Lee Tschantret

Personal information
- Date of birth: April 10, 1969 (age 57)
- Place of birth: Albany, New York, U.S.
- Height: 5 ft 8 in (1.73 m)
- Positions: Midfielder; forward; defender;

College career
- Years: Team / Apps / (Gls)
- 1987–1990: Albany Great Danes

Senior career*
- Years: Team / Apps / (Gls)
- 1991: Albany Capitals / 20 / (2)
- 1992–1994: Harrisburg Heat (indoor) / 43 / (35)
- 1993: Tampa Bay Rowdies / 4 / (0)
- 1994–1997: Kansas City Attack (indoor) / 106 / (117)
- 1995–1996: New York Centaurs
- 1997–1998: Hershey Wildcats / 42 / (17)
- 1998–1999: Philadelphia KiXX (indoor) / 24 / (11)
- 1999: St. Louis Ambush (indoor) / 12 / (9)
- 1999: Staten Island Vipers / 15 / (1)
- 1999–2000: Detroit Rockers (indoor) / 42 / (50)
- 2000: Pittsburgh Riverhounds / 6 / (2)
- 2000–2007: Baltimore Blast (indoor) / 235 / (171)
- 2008–2009: Philadelphia KiXX (indoor) / 15 / (1)

Managerial career
- 2006–2007: Loyola Blakefield (assistant)
- 2007–2023: Loyola Blakefield
- 2026–: Sporting Kansas City II

= Lee Tschantret =

American soccer player

Lee Tschantret (born April 10, 1969) is a retired soccer defender. He spent most of his career in the National Professional Soccer League and its successor, the Major Indoor Soccer League. He also played outdoor soccer in the American Professional Soccer League and USL A-League.

==Youth==
Tschantret is originally from Albany, New York. He attended the University at Albany where he played on the school's NCAA Division III soccer team from 1987 to 1990. During his four-season he scored 50 goals and added 40 assists. He was a 1988 second team and a 1989 first team All American.

==Professional==
In 1991, he played 20 games, scoring 2 goals, for the Albany Capitals of the American Professional Soccer League. That year, the Capitals went to the APSL championship, losing to the San Francisco Bay Blackhawks. In 1992, he played for the Harrisburg Heat in the National Professional Soccer League. In 1994, he move to the Kansas City Attack. In 1995 and 1996, he played the summer outdoor season with the New York Centaurs in the A-League. In 1998, he played for the Hershey Wildcats in the A-League. He was named to the 1998 First XI (All Star Team). That fall, he played for the Philadelphia KiXX before the team traded him in February 1999 to the St. Louis Steamers for Ken Snow. He returned to the A-League in 1999, this time with the Staten Island Vipers. In the fall of 1999, he signed with the Detroit Rockers, but only played one season with them before moving to the Baltimore Blast. In 2000, he played six games, scoring two goals, with the Pittsburgh Riverhounds. He finished his career in the MISL with the Blast in 2007.
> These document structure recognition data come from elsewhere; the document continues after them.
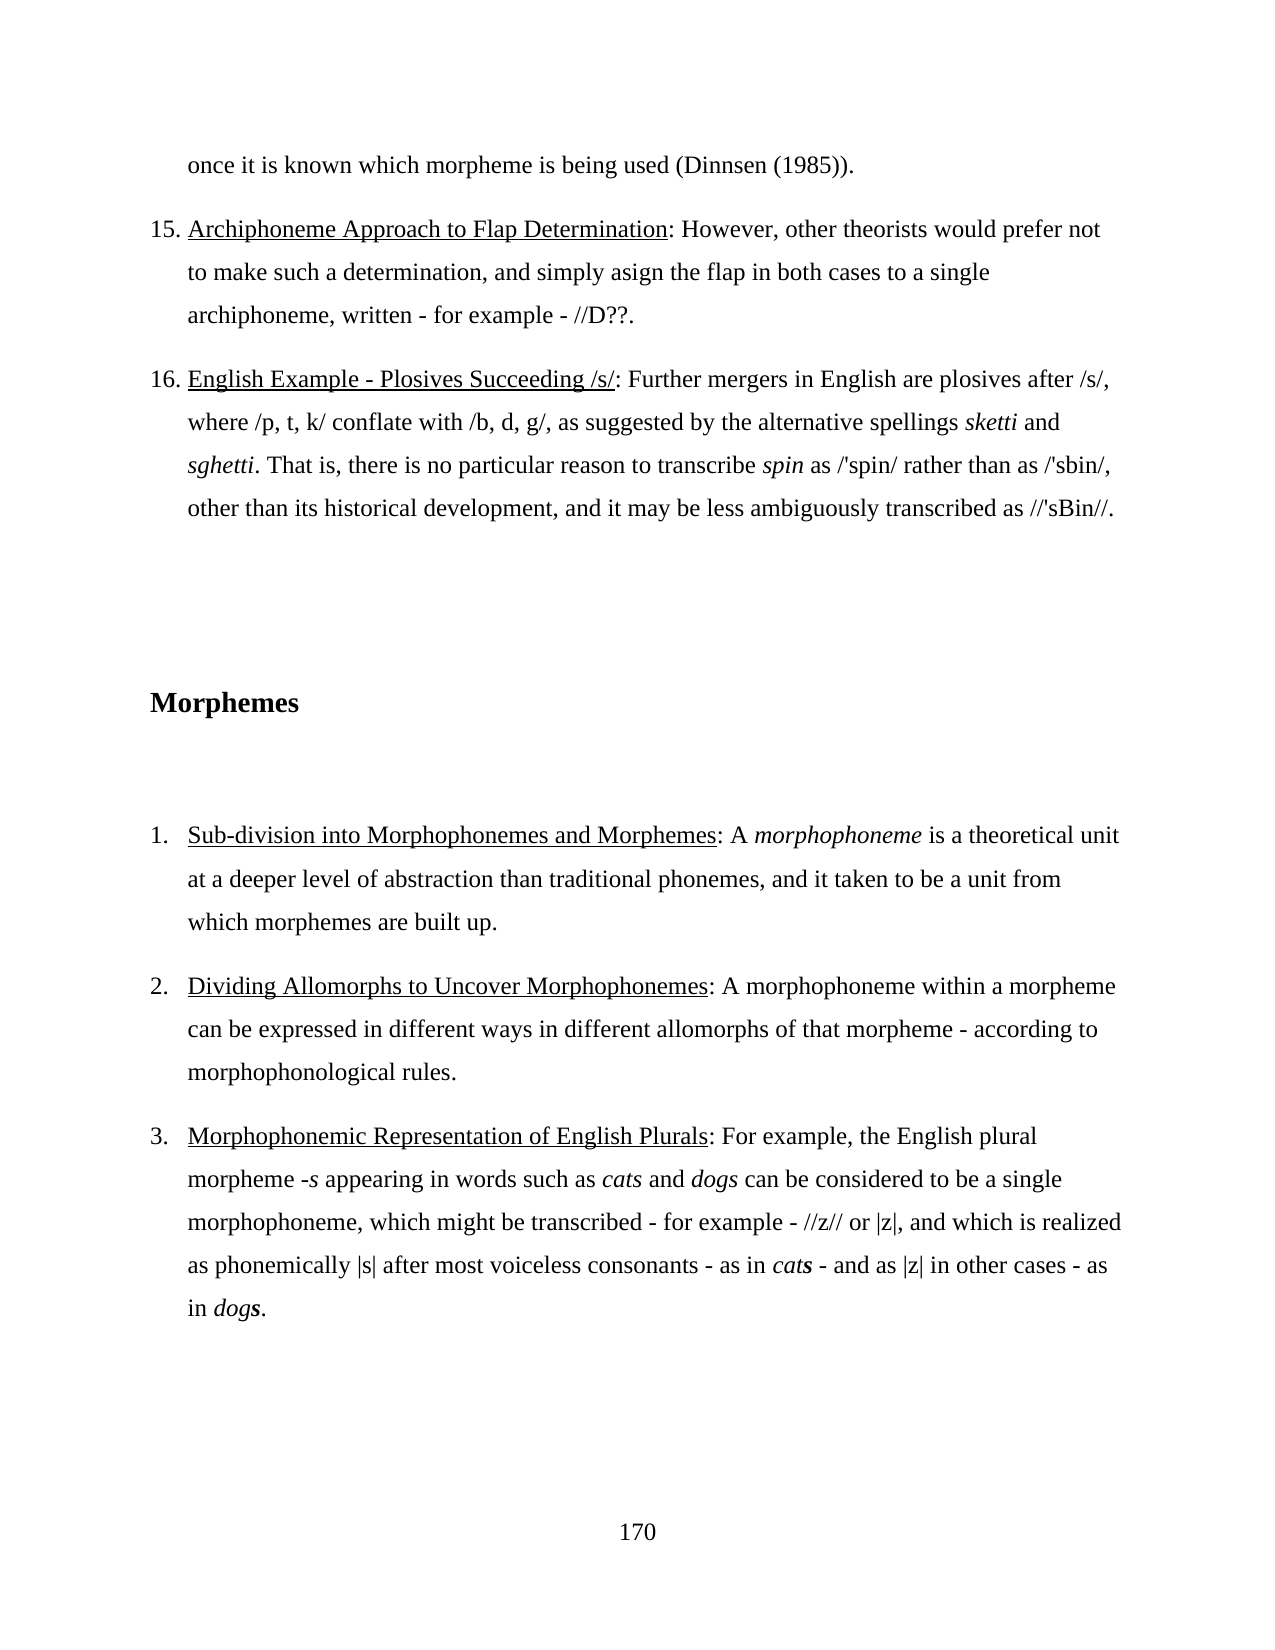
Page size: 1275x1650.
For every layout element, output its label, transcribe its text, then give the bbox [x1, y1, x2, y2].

text Morphemes [150, 685, 1125, 719]
list Archiphoneme Approach to Flap Determination: However, other theorists would prefer not to make such a determination, and simply asign the flap in both cases to a single archiphoneme, written - for example - //D??. [150, 214, 1125, 329]
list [150, 150, 1125, 179]
list Morphophonemic Representation of English Plurals: For example, the English plural morpheme -s appearing in words such as cats and dogs can be considered to be a single morphophoneme, which might be transcribed - for example - //z// or |z|, and which is realized as phonemically |s| after most voiceless consonants - as in cats - and as |z| in other cases - as in dogs. [150, 1121, 1125, 1322]
list English Example - Plosives Succeeding /s/: Further mergers in English are plosives after /s/, where /p, t, k/ conflate with /b, d, g/, as suggested by the alternative spellings sketti and sghetti. That is, there is no particular reason to transcribe spin as /'spin/ rather than as /'sbin/, other than its historical development, and it may be less ambiguously transcribed as //'sBin//. [150, 364, 1125, 522]
list Sub-division into Morphophonemes and Morphemes: A morphophoneme is a theoretical unit at a deeper level of abstraction than traditional phonemes, and it taken to be a unit from which morphemes are built up. [150, 821, 1125, 936]
list Dividing Allomorphs to Uncover Morphophonemes: A morphophoneme within a morpheme can be expressed in different ways in different allomorphs of that morpheme - according to morphophonological rules. [150, 971, 1125, 1086]
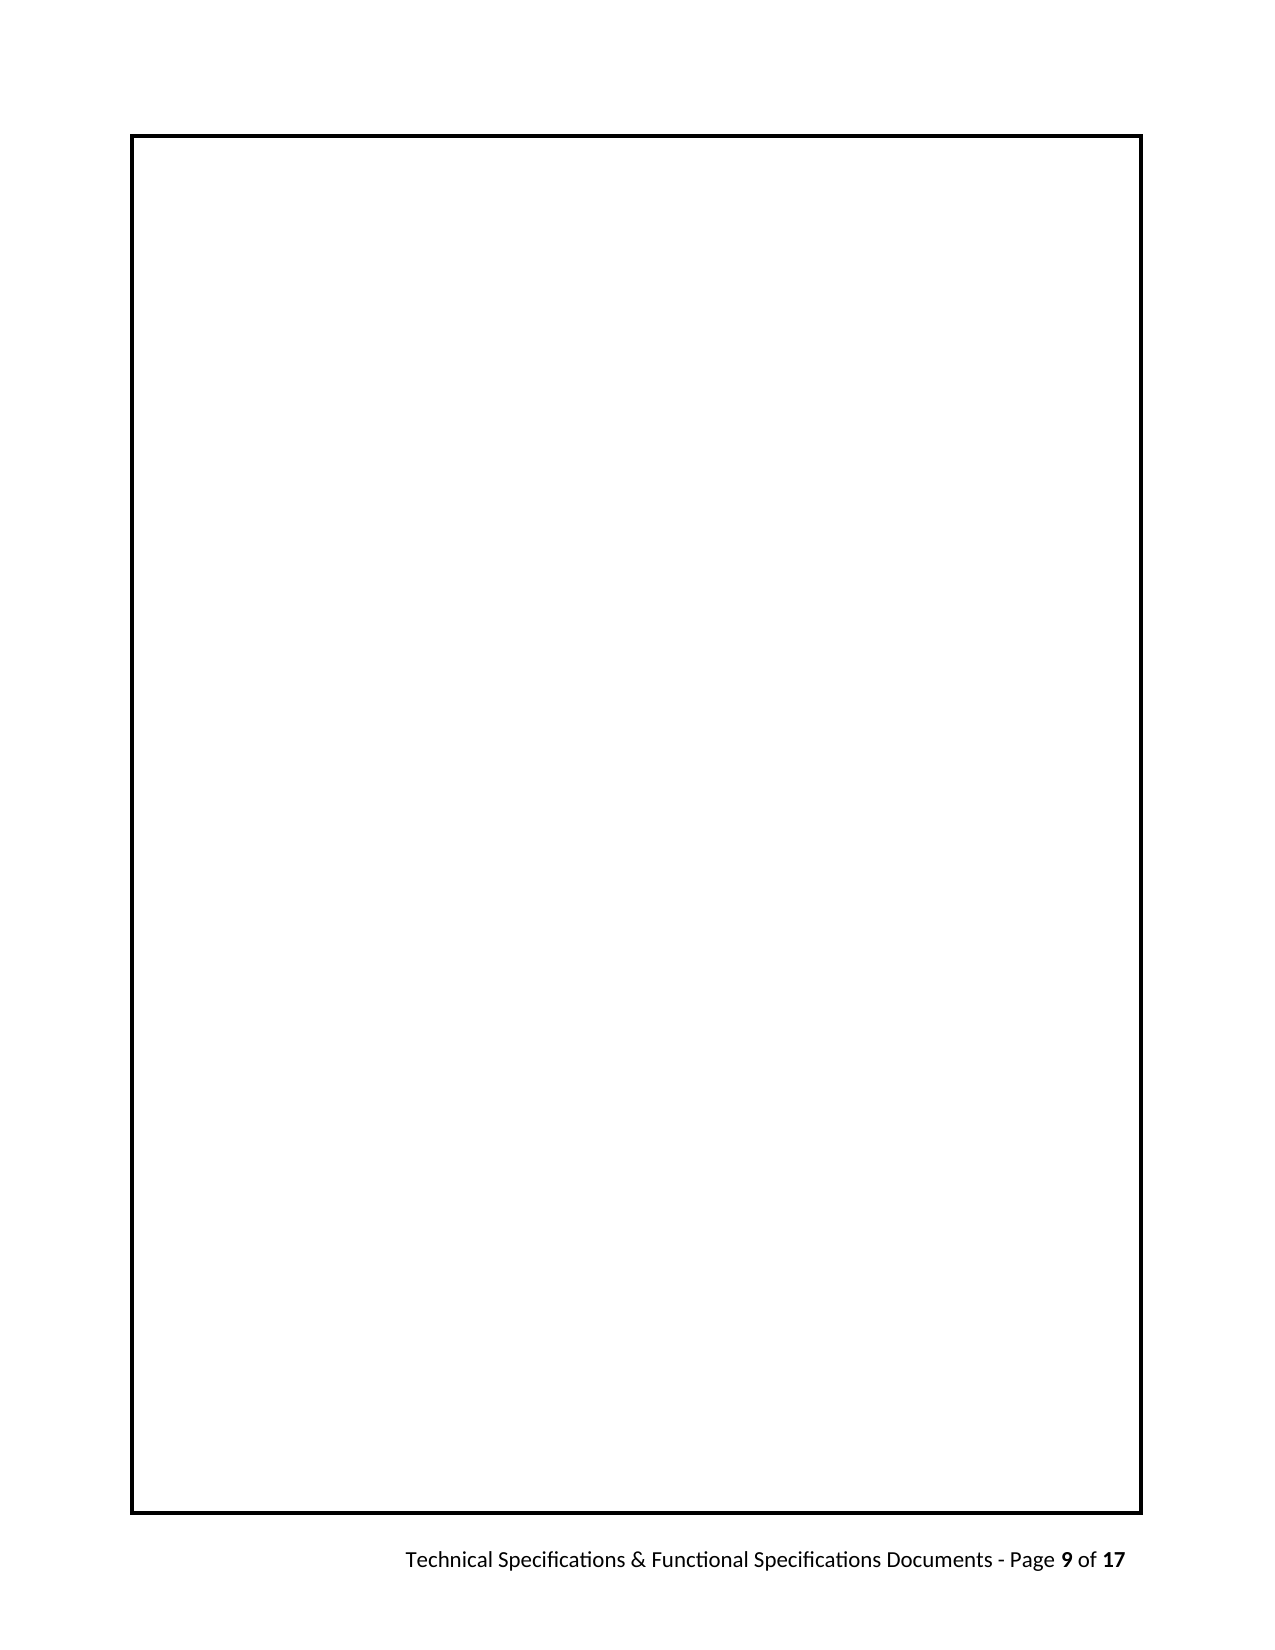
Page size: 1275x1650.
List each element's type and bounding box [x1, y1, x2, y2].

table_header [134, 138, 1139, 1511]
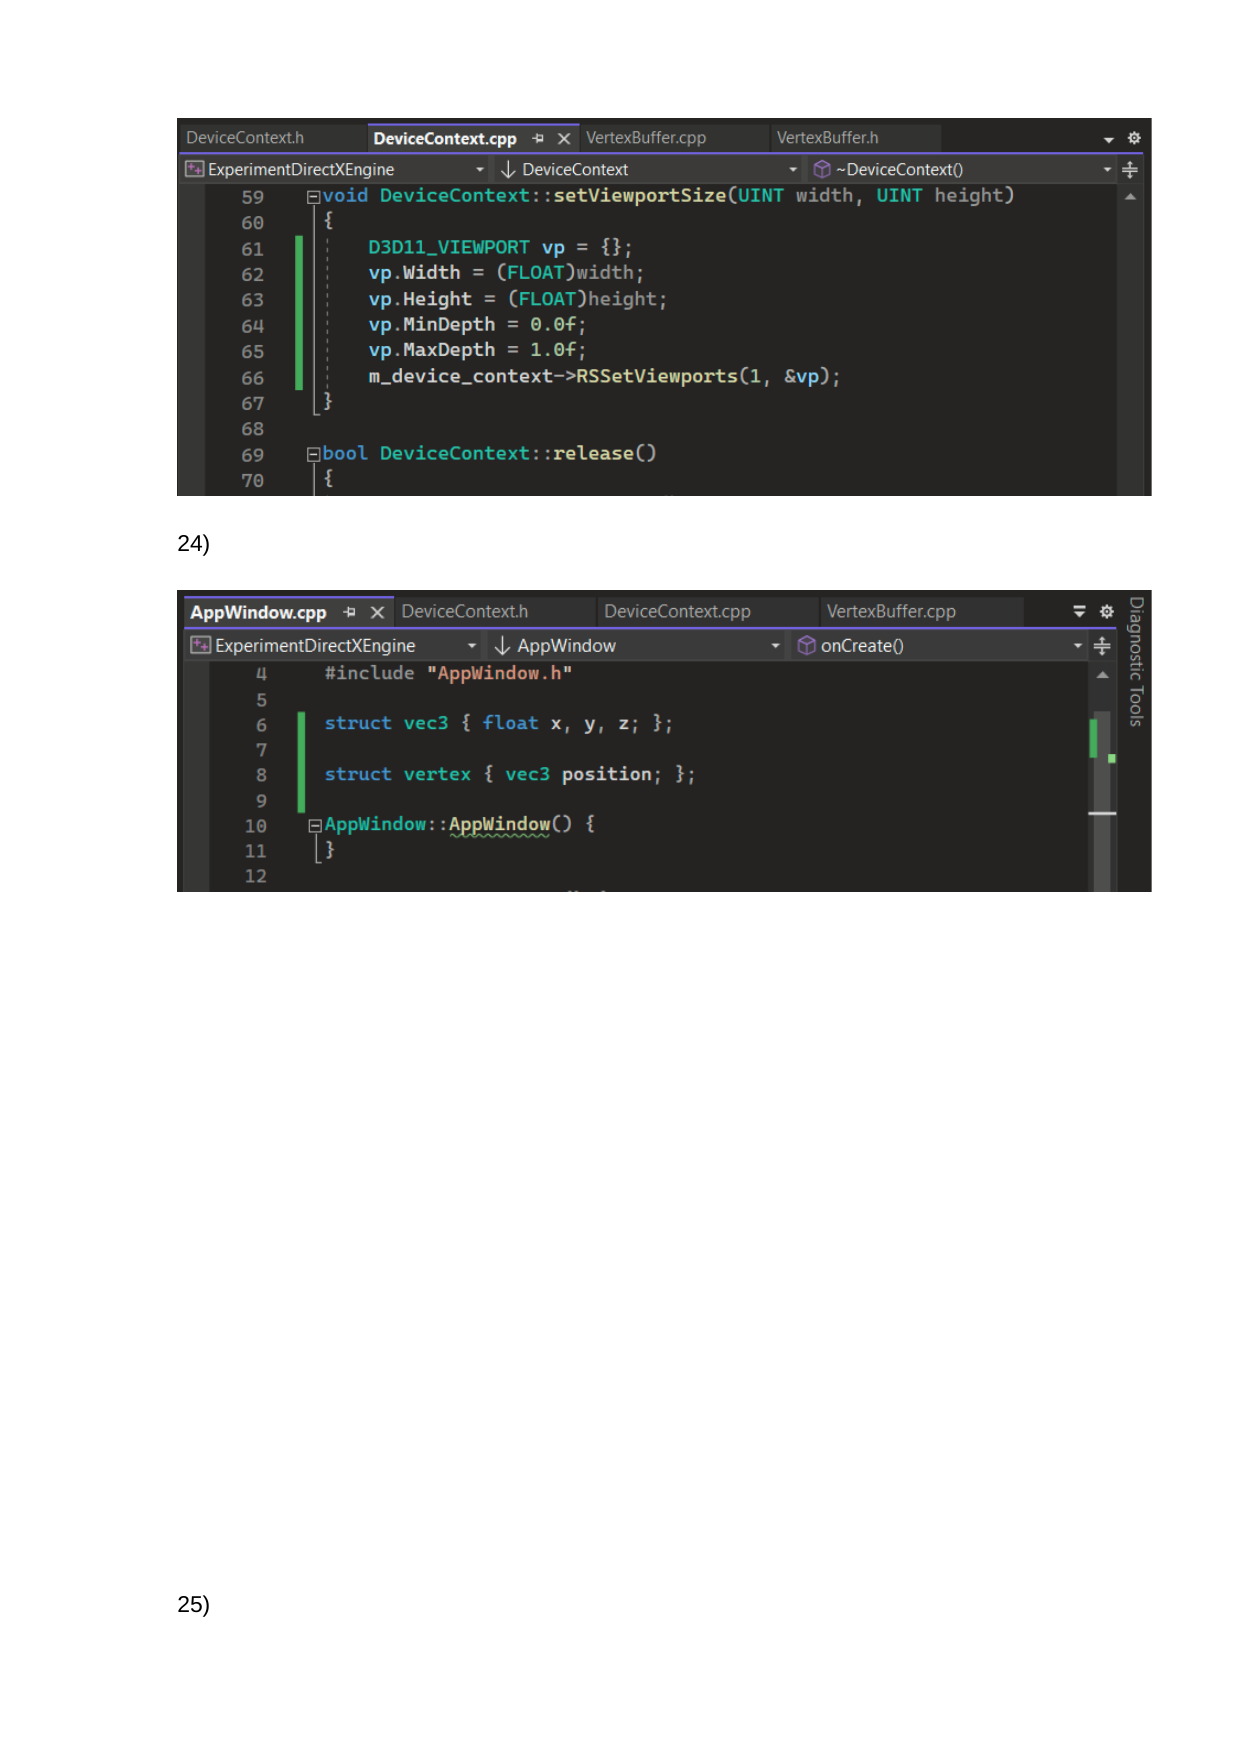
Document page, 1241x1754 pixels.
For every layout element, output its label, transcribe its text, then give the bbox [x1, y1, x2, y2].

Tschantret led the Major Indoor Soccer League in penalty minutes all time with 748. He is on pace to be the 15th player to record 1000 points.

On February 2, 2007, he gained his 1000th assist in a victory over the KiXX.

In November, 2008, Tschantret signed with the Philadelphia KiXX of the NISL.

==Coaching==
Tschantret holds a USSF National A Coaching License. Tschantret coached at Loyola Blakefield from 2006 until 2023. On August 17, 2023, Sporting Kansas City announced that Tschantret would join the Academy as the U-19 head coach.